WHAT THE EXERCISE ASKS. Count the lines below that hold the string "Made". Give only that number.

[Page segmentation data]
>>>>

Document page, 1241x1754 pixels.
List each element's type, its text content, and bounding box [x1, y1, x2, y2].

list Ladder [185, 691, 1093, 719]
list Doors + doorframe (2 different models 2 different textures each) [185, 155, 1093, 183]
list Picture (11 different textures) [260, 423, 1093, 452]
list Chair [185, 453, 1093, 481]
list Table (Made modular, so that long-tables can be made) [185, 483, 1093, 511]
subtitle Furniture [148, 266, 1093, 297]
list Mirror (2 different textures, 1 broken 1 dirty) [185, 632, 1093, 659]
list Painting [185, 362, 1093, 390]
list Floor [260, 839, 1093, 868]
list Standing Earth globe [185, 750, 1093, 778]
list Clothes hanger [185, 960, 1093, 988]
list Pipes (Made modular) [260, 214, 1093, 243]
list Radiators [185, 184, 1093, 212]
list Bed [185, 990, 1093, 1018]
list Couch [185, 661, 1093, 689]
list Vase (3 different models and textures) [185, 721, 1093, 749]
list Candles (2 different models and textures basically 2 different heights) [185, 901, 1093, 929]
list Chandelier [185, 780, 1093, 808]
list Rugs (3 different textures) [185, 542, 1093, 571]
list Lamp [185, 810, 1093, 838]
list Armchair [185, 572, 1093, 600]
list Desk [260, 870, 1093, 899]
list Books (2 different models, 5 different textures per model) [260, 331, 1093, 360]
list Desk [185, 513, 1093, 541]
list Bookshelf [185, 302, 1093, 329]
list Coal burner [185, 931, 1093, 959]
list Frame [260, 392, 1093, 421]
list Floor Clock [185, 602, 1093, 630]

<<<<

EXERCISE ANSWER. 2